Instrução 1: Devolva, sem nenhuma alteração, a parte do texto sobre Contraband Police que vai de "Essa mescla de" até "viaturas de perseguição.", inclusive.
Instrução 2: Retome o texto sobre o jogo Contraband Police e continue a escrita logo após a última frase apresentada.

Trecho do documento:
=====

Contraband Police: um simulador de fronteira com ação, tensão e contrabando nos anos 80

Se você está afim de viver a rotina nada glamourosa de um agente de fronteira, o game Contraband Police entrega isso com personalidade. Desenvolvido pela Crazy Rocks e publicado pela PlayWay S.A., o título foi lançado para PC em março de 2023, e agora em 2025, faz seu lançamento também para Consoles. Aqui vai um panorama do que esperar e por que vale a conferida.
O jogo se passa nos anos 80 em um país comunista fictício chamado Acaristan, na região de Karikatka, marcada por postos fronteiriços, estradas montanhosas e tensão política latente. Você assume o papel de um jovem recruta da guarda de fronteira, e seu trabalho vai muito além de carimbar passaportes. Estamos falando de verificar documentos, buscar contrabando em veículos, enfrentar gangues que tentam romper o controle, tudo com um pé no simulador e outro no shooter.
Essa mescla de burocracia, como verificar excesso de passageiros ou carimbar corretamente, com ação como tiroteios e perseguições, cria uma experiência curiosa. Se você curtiu algo como Papers, Please, prepare-se para algo similar no espírito, porém mais expansivo e movimentado.
No dia a dia do jogo você confere documentos de quem quer atravessar o posto. Mesmo pequenos erros importam. Usa lanternas UV e outras ferramentas para vasculhar veículos atrás de contrabando escondido. Enfrenta situações de perigo, como contrabandistas que fogem, tiroteios com gangues e melhorias de estrutura do posto. Ganha dinheiro ou reconhecimento para melhorar seu posto, equipamentos e viaturas de perseguição.

=====

Informações fornecidas:
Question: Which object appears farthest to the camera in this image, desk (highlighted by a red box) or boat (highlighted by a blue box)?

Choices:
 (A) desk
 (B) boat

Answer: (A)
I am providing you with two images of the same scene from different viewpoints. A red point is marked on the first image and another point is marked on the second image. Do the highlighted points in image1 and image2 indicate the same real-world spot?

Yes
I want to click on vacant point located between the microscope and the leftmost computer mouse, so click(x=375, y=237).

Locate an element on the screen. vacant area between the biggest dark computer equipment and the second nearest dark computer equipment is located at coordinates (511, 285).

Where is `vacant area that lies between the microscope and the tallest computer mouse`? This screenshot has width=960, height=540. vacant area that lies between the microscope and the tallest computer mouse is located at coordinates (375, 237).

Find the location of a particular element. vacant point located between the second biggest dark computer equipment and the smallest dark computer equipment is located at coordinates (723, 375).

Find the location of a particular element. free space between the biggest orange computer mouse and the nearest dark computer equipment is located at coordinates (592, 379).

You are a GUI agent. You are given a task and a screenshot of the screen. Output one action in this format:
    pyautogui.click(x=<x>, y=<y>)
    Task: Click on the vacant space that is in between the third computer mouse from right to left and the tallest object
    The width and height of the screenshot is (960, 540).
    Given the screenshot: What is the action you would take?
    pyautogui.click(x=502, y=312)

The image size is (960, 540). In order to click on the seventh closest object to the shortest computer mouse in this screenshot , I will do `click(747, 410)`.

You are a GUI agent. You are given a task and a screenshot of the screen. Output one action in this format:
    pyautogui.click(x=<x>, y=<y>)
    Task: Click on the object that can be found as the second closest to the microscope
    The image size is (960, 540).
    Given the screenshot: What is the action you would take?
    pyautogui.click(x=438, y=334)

=====

Resposta 1:
Essa mescla de burocracia, como verificar excesso de passageiros ou carimbar corretamente, com ação como tiroteios e perseguições, cria uma experiência curiosa. Se você curtiu algo como Papers, Please, prepare-se para algo similar no espírito, porém mais expansivo e movimentado.
No dia a dia do jogo você confere documentos de quem quer atravessar o posto. Mesmo pequenos erros importam. Usa lanternas UV e outras ferramentas para vasculhar veículos atrás de contrabando escondido. Enfrenta situações de perigo, como contrabandistas que fogem, tiroteios com gangues e melhorias de estrutura do posto. Ganha dinheiro ou reconhecimento para melhorar seu posto, equipamentos e viaturas de perseguição.

Resposta 2:
Essa evolução dá ao jogo um ritmo que varia entre calmaria nas inspeções de rotina e tensão quando um carro acelera para fugir ou um tiroteio surge do nada. É um equilíbrio interessante que mantém o jogador atento, com a sensação constante de que algo pode sair do controle a qualquer momento.
Contraband Police entrega uma experiência refrescante para quem busca algo diferente dentro do universo gamer. Situações de checkpoint, perseguição, contrabando, tudo ambientado num cenário comunista fictício dos anos 80, com sabor de “o que você faria se fosse a fronteira”. Se você gosta de simulação com pitadas de ação, de trabalhar com observação, de ter que decidir quem entra e quem não entra, de sentir que cada carro parado pode esconder algo, vale a conferida.